* _What to work on_:
Count the lines in the entries below that contain the string "Comments". Reply with the number alone.

* _Records to process_:
----
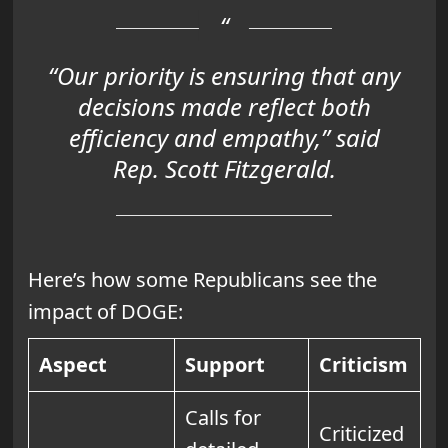
“Our priority is ensuring that any
decisions made reflect both
efficiency and empathy,” said
Rep. Scott Fitzgerald.
Here’s how some Republicans see the
impact of DOGE:
Aspect
Support
Criticism
Calls for
Criticized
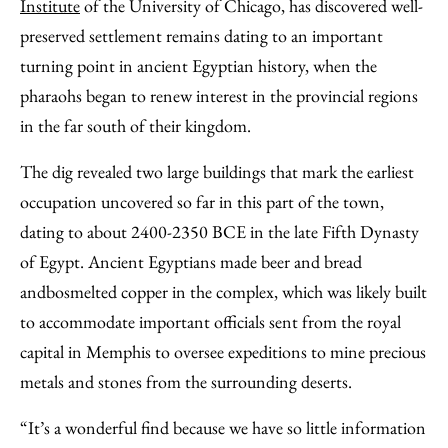
Email
Institute
of the University of Chicago, has discovered well-
preserved settlement remains dating to an important
turning point in ancient Egyptian history, when the
pharaohs began to renew interest in the provincial regions
in the far south of their kingdom.
The dig revealed two large buildings that mark the earliest
occupation uncovered so far in this part of the town,
dating to about 2400-2350 BCE in the late Fifth Dynasty
of Egypt. Ancient Egyptians made beer and bread
andbosmelted copper in the complex, which was likely built
to accommodate important officials sent from the royal
capital in Memphis to oversee expeditions to mine precious
metals and stones from the surrounding deserts.
“It’s a wonderful find because we have so little information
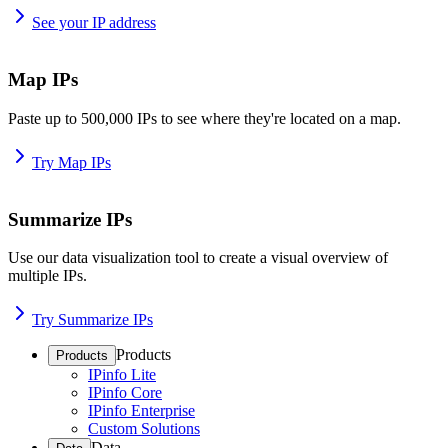
See your IP address
Map IPs
Paste up to 500,000 IPs to see where they're located on a map.
Try Map IPs
Summarize IPs
Use our data visualization tool to create a visual overview of
multiple IPs.
Try Summarize IPs
Products
Products
IPinfo Lite
IPinfo Core
IPinfo Enterprise
Custom Solutions
Data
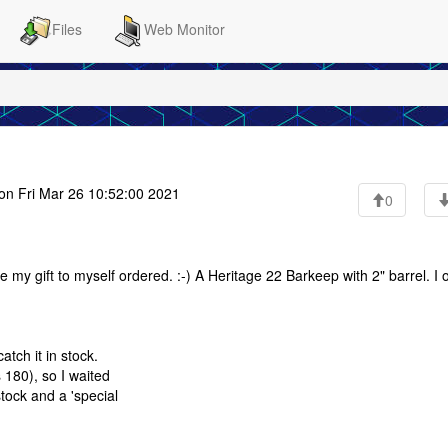
Files
Web Monitor
on Fri Mar 26 10:52:00 2021
0
e my gift to myself ordered. :-) A Heritage 22 Barkeep with 2" barrel. I 
tch it in stock.
 180), so I waited
tock and a 'special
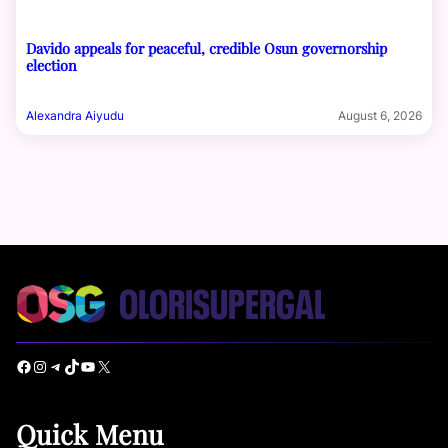
Davido appeals for peaceful, credible Osun governorship
election
Alexandra Aiyudu
August 6, 2026
Facebook
Instagram
Telegram
TikTok
YouTube
X
Quick Menu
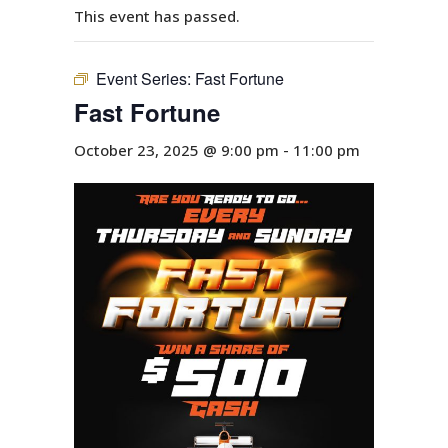
This event has passed.
Event Series:
Fast Fortune
Fast Fortune
October 23, 2025 @ 9:00 pm
-
11:00 pm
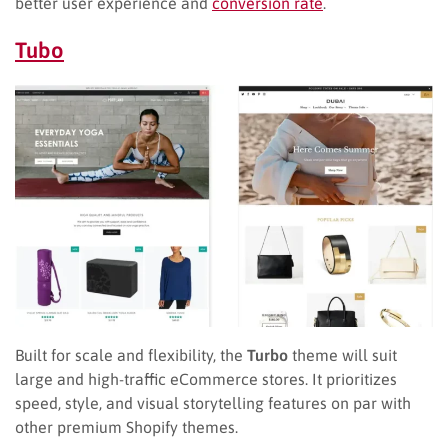
better user experience and
conversion rate
.
Tubo
Built for scale and flexibility, the
Turbo
theme will suit
large and high-traffic eCommerce stores. It prioritizes
speed, style, and visual storytelling features on par with
other premium Shopify themes.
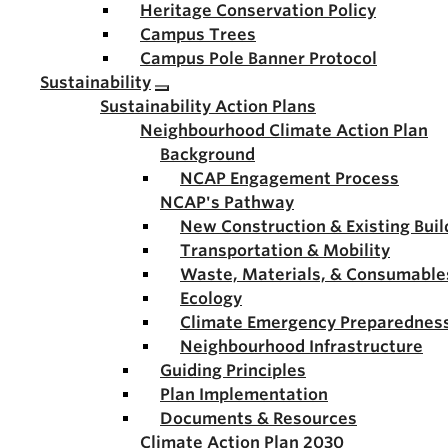
Heritage Conservation Policy
Campus Trees
Campus Pole Banner Protocol
Sustainability
Sustainability Action Plans
Neighbourhood Climate Action Plan
Background
NCAP Engagement Process
NCAP's Pathway
New Construction & Existing Buil
Transportation & Mobility
Waste, Materials, & Consumable
Ecology
Climate Emergency Preparednes
Neighbourhood Infrastructure
Guiding Principles
Plan Implementation
Documents & Resources
Climate Action Plan 2030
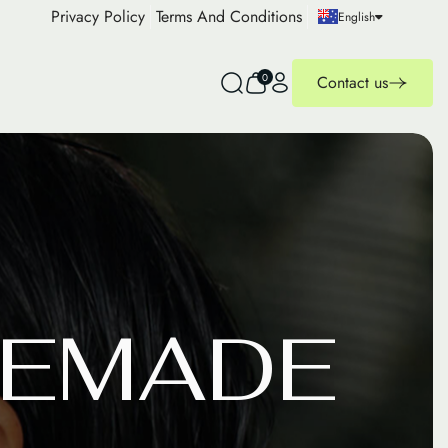
Privacy Policy
Terms And Conditions
English
0
Contact us
E
M
A
D
E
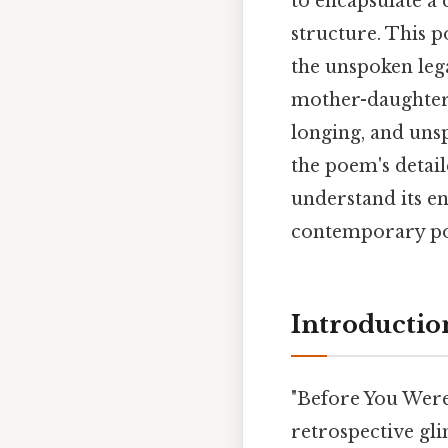
to encapsulate a
structure. This 
the unspoken leg
mother-daughter n
longing, and uns
the poem's detail
understand its en
contemporary poet
Introductio
"Before You Were 
retrospective gli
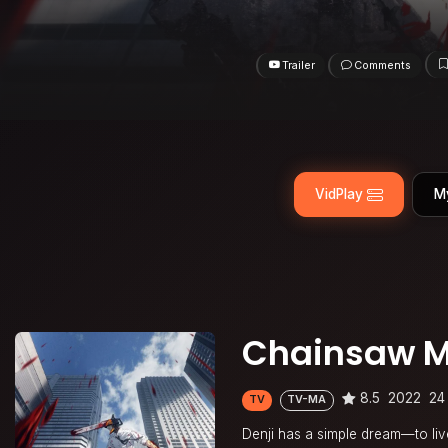
Trailer
Comments
VidPlay
M
Chainsaw 
8.5
2022
24
TV
TV-MA
Denji has a simple dream—to live 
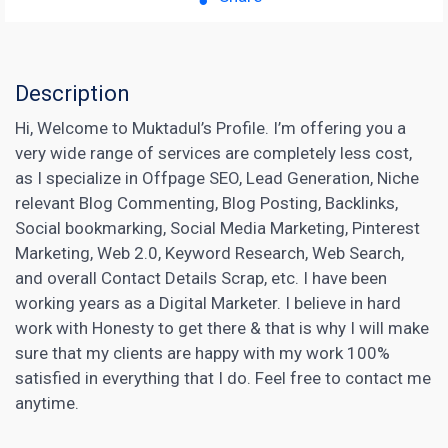
Description
Hi, Welcome to Muktadul’s Profile. I’m offering you a
very wide range of services are completely less cost,
as I specialize in Offpage SEO, Lead Generation, Niche
relevant Blog Commenting, Blog Posting, Backlinks,
Social bookmarking, Social Media Marketing, Pinterest
Marketing, Web 2.0, Keyword Research, Web Search,
and overall Contact Details Scrap, etc. I have been
working years as a Digital Marketer. I believe in hard
work with Honesty to get there & that is why I will make
sure that my clients are happy with my work 100%
satisfied in everything that I do. Feel free to contact me
anytime.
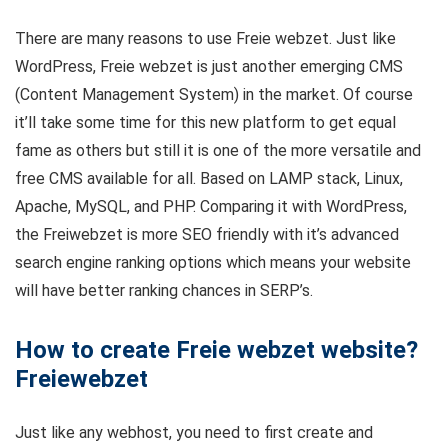
There are many reasons to use Freie webzet. Just like
WordPress, Freie webzet is just another emerging CMS
(Content Management System) in the market. Of course
it’ll take some time for this new platform to get equal
fame as others but still it is one of the more versatile and
free CMS available for all. Based on LAMP stack, Linux,
Apache, MySQL, and PHP. Comparing it with WordPress,
the Freiwebzet is more SEO friendly with it’s advanced
search engine ranking options which means your website
will have better ranking chances in SERP’s.
How to create Freie webzet website?
Freiewebzet
Just like any webhost, you need to first create and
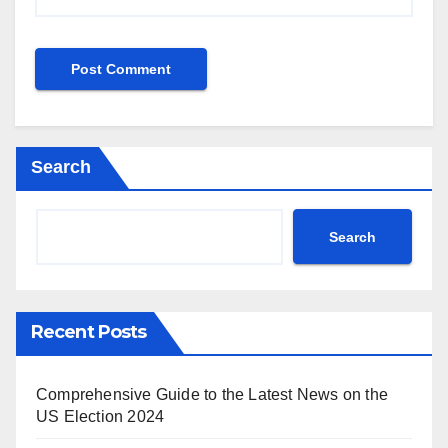
Search
Search
Recent Posts
Comprehensive Guide to the Latest News on the
US Election 2024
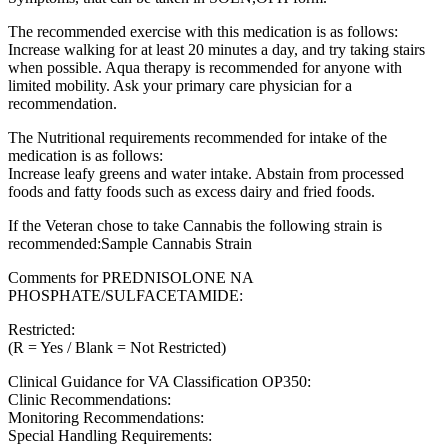
The recommended exercise with this medication is as follows:
Increase walking for at least 20 minutes a day, and try taking stairs
when possible. Aqua therapy is recommended for anyone with
limited mobility. Ask your primary care physician for a
recommendation.
The Nutritional requirements recommended for intake of the
medication is as follows:
Increase leafy greens and water intake. Abstain from processed
foods and fatty foods such as excess dairy and fried foods.
If the Veteran chose to take Cannabis the following strain is
recommended:Sample Cannabis Strain
Comments for PREDNISOLONE NA
PHOSPHATE/SULFACETAMIDE:
Restricted:
(R = Yes / Blank = Not Restricted)
Clinical Guidance for VA Classification OP350:
Clinic Recommendations:
Monitoring Recommendations:
Special Handling Requirements:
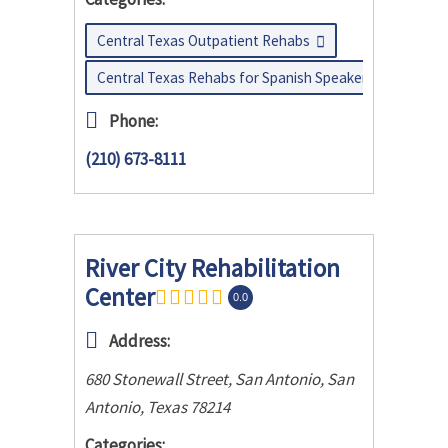
Central Texas Outpatient Rehabs
Central Texas Rehabs for Spanish Speakers
Phone:
(210) 673-8111
River City Rehabilitation
Center
0.0
Address:
680 Stonewall Street, San Antonio
,
San
Antonio, Texas
78214
Categories:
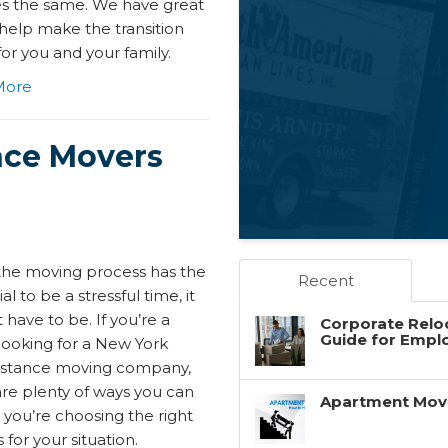
es the same. We have great
 help make the transition
for you and your family.
More
nce Movers
the moving process has the
Recent
al to be a stressful time, it
 have to be. If you’re a
Corporate Reloc
Guide for Empl
looking for a New York
istance moving company,
are plenty of ways you can
Apartment Movin
 you’re choosing the right
for your situation.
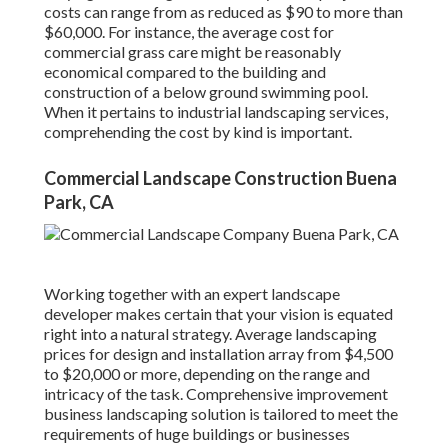
costs can range from as reduced as $90 to more than
$60,000. For instance, the average cost for
commercial grass care might be reasonably
economical compared to the building and
construction of a below ground swimming pool.
When it pertains to industrial landscaping services,
comprehending the cost by kind is important.
Commercial Landscape Construction Buena
Park, CA
Working together with an expert landscape
developer makes certain that your vision is equated
right into a natural strategy. Average landscaping
prices for design and installation array from $4,500
to $20,000 or more, depending on the range and
intricacy of the task. Comprehensive
improvement
business landscaping solution
is tailored to meet the
requirements of huge buildings or businesses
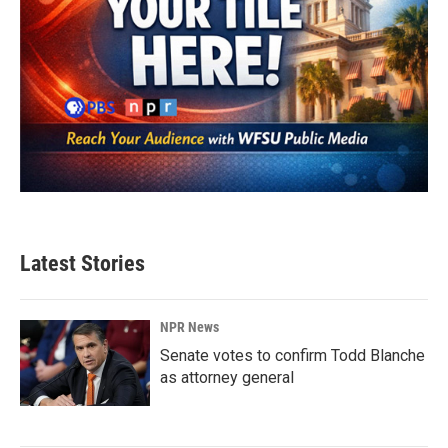
Latest Stories
NPR News
Senate votes to confirm Todd Blanche
as attorney general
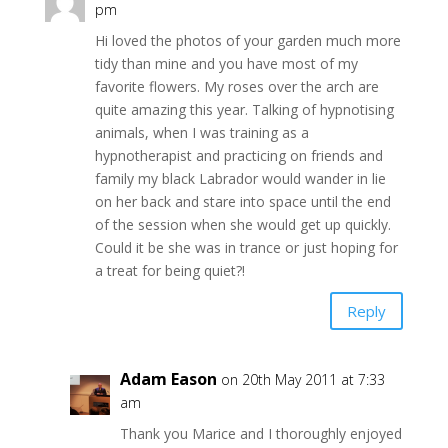
pm
Hi loved the photos of your garden much more
tidy than mine and you have most of my
favorite flowers. My roses over the arch are
quite amazing this year. Talking of hypnotising
animals, when I was training as a
hypnotherapist and practicing on friends and
family my black Labrador would wander in lie
on her back and stare into space until the end
of the session when she would get up quickly.
Could it be she was in trance or just hoping for
a treat for being quiet?!
Reply
Adam Eason
on 20th May 2011 at 7:33
am
Thank you Marice and I thoroughly enjoyed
----
* _Response area_:
2